§ **What to do**
Should the listing contain images, exclude them; give the rest again exactly.
-------------------------
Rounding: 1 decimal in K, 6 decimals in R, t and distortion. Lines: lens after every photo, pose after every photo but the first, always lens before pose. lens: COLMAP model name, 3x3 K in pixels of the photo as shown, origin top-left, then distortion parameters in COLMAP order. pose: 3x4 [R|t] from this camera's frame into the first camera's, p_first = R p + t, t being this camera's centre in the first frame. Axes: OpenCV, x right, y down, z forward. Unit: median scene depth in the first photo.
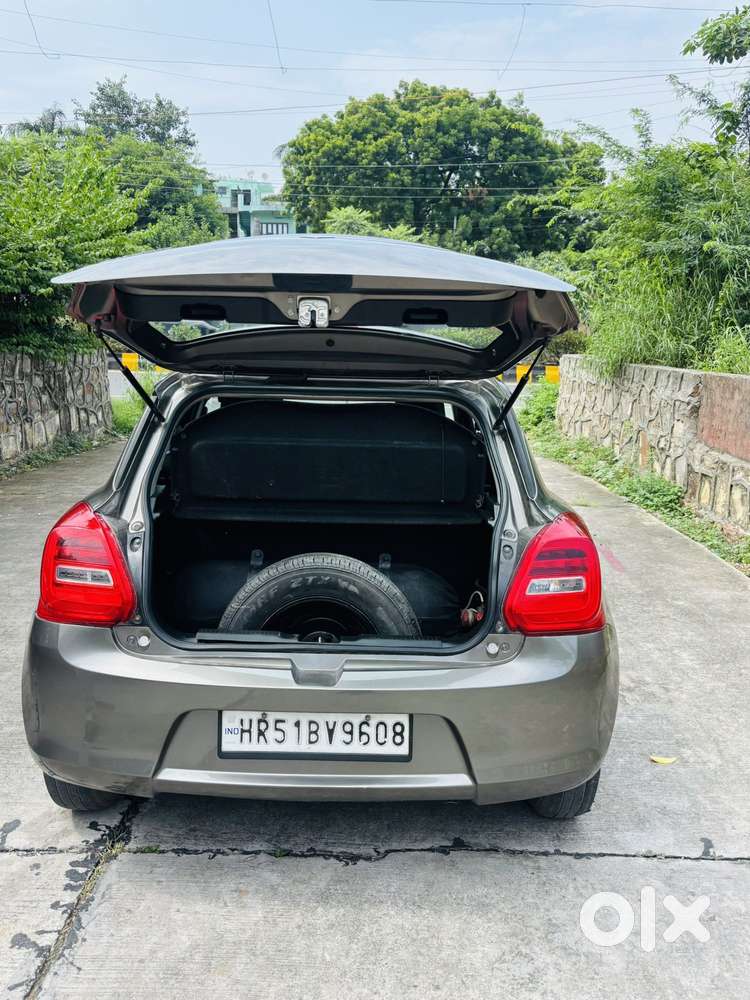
lens RADIAL K [[786.8, 0, 365.6], [0, 786.8, 500.3], [0, 0, 1]] dist [0.022325, 0.001528]
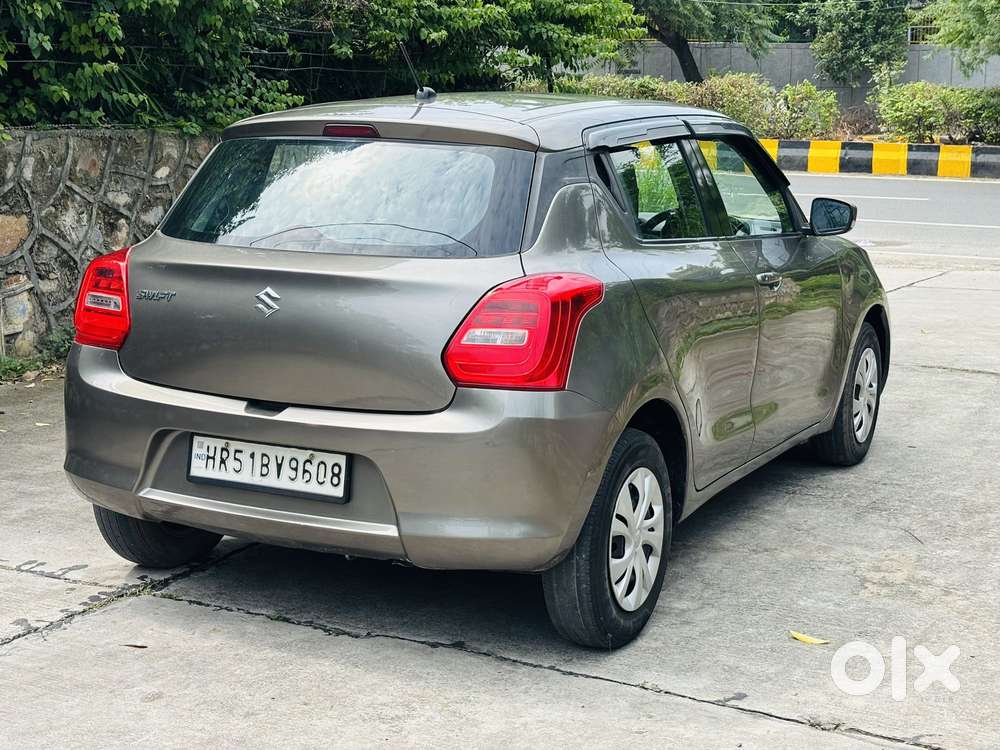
lens RADIAL K [[1512.9, 0, 496.1], [0, 1512.9, 368.9], [0, 0, 1]] dist [0.223711, -0.794394]
pose [[0.889433, 0.068209, -0.451947, 0.869206], [-0.085211, 0.996212, -0.017346, 0.145106], [0.449052, 0.053939, 0.891876, -0.500708]]
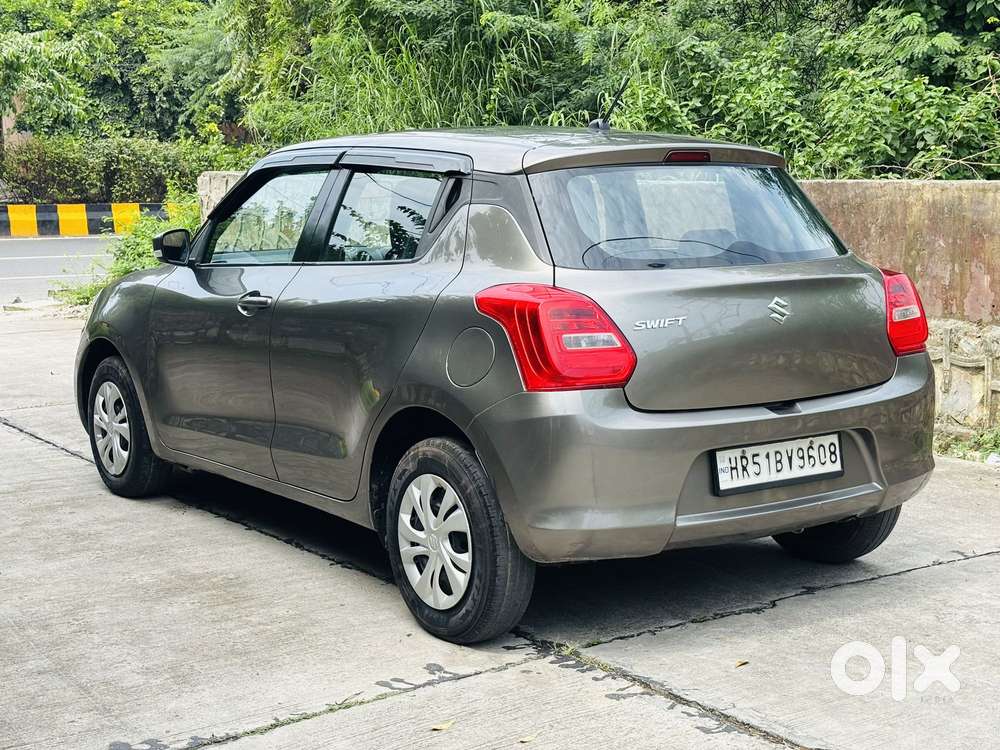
lens RADIAL K [[1512.9, 0, 496.1], [0, 1512.9, 368.9], [0, 0, 1]] dist [0.223711, -0.794394]
pose [[0.817474, -0.100310, 0.567163, -1.281357], [0.136132, 0.990467, -0.021036, 0.127172], [-0.559646, 0.094406, 0.823337, -0.440734]]
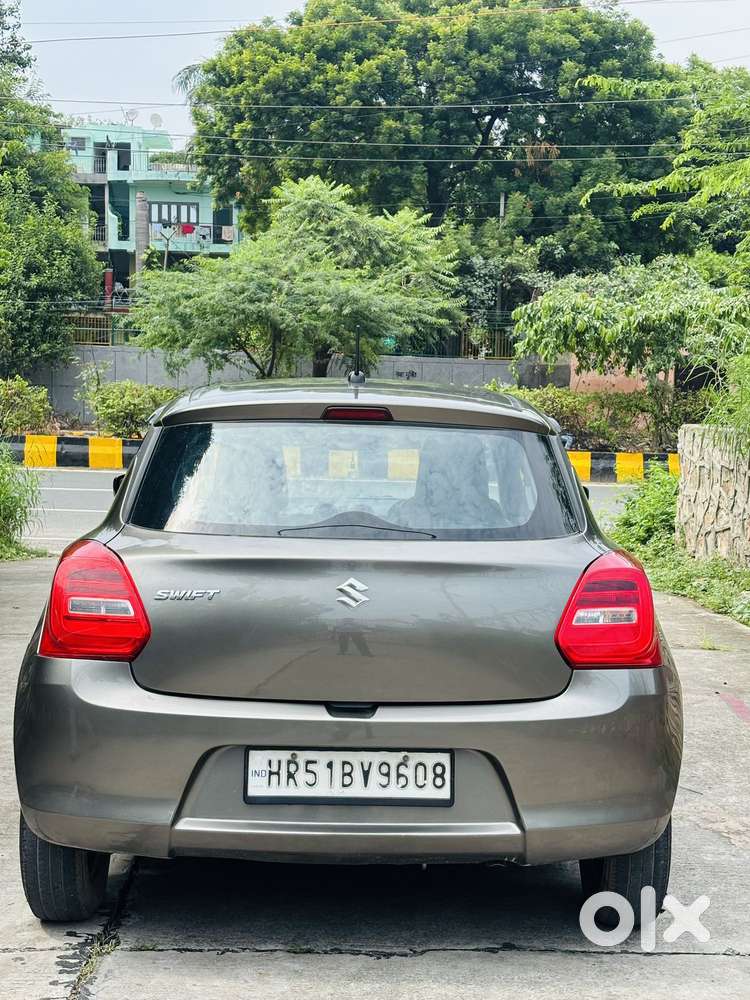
lens RADIAL K [[1512.9, 0, 375.0], [0, 1512.9, 500.0], [0, 0, 1]] dist [0.223711, -0.794394]
pose [[0.999689, -0.000407, 0.024939, -0.063094], [0.003998, 0.989553, -0.144115, 0.188891], [-0.024620, 0.144170, 0.989247, -0.658788]]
-------------------------
§ **Output for this exercise**
Rounding: 1 decimal in K, 6 decimals in R, t and distortion. Lines: lens after every photo, pose after every photo but the first, always lens before pose. lens: COLMAP model name, 3x3 K in pixels of the photo as shown, origin top-left, then distortion parameters in COLMAP order. pose: 3x4 [R|t] from this camera's frame into the first camera's, p_first = R p + t, t being this camera's centre in the first frame. Axes: OpenCV, x right, y down, z forward. Unit: median scene depth in the first photo.
lens RADIAL K [[786.8, 0, 365.6], [0, 786.8, 500.3], [0, 0, 1]] dist [0.022325, 0.001528]
lens RADIAL K [[1512.9, 0, 496.1], [0, 1512.9, 368.9], [0, 0, 1]] dist [0.223711, -0.794394]
pose [[0.889433, 0.068209, -0.451947, 0.869206], [-0.085211, 0.996212, -0.017346, 0.145106], [0.449052, 0.053939, 0.891876, -0.500708]]
lens RADIAL K [[1512.9, 0, 496.1], [0, 1512.9, 368.9], [0, 0, 1]] dist [0.223711, -0.794394]
pose [[0.817474, -0.100310, 0.567163, -1.281357], [0.136132, 0.990467, -0.021036, 0.127172], [-0.559646, 0.094406, 0.823337, -0.440734]]
lens RADIAL K [[1512.9, 0, 375.0], [0, 1512.9, 500.0], [0, 0, 1]] dist [0.223711, -0.794394]
pose [[0.999689, -0.000407, 0.024939, -0.063094], [0.003998, 0.989553, -0.144115, 0.188891], [-0.024620, 0.144170, 0.989247, -0.658788]]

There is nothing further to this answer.